**Exercise description:** Give the rows below as a Markdown table with the columns "No." and "Text", numbering each line of text in order and omitting blank lines. Leave the pictures out of the answer.

**Listed records:**
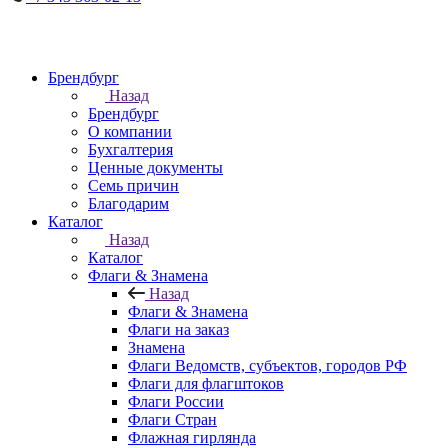
Брендбург
Назад
Брендбург
О компании
Бухгалтерия
Ценные документы
Семь причин
Благодарим
Каталог
Назад
Каталог
Флаги & Знамена
Назад
Флаги & Знамена
Флаги на заказ
Знамена
Флаги Ведомств, субъектов, городов РФ
Флаги для флагштоков
Флаги России
Флаги Стран
Флажная гирлянда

**Exercise result:**
| No. | Text |
|---|---|
| 1 | Брендбург |
| 2 | Назад |
| 3 | Брендбург |
| 4 | О компании |
| 5 | Бухгалтерия |
| 6 | Ценные документы |
| 7 | Семь причин |
| 8 | Благодарим |
| 9 | Каталог |
| 10 | Назад |
| 11 | Каталог |
| 12 | Флаги & Знамена |
| 13 | Назад |
| 14 | Флаги & Знамена |
| 15 | Флаги на заказ |
| 16 | Знамена |
| 17 | Флаги Ведомств, субъектов, городов РФ |
| 18 | Флаги для флагштоков |
| 19 | Флаги России |
| 20 | Флаги Стран |
| 21 | Флажная гирлянда |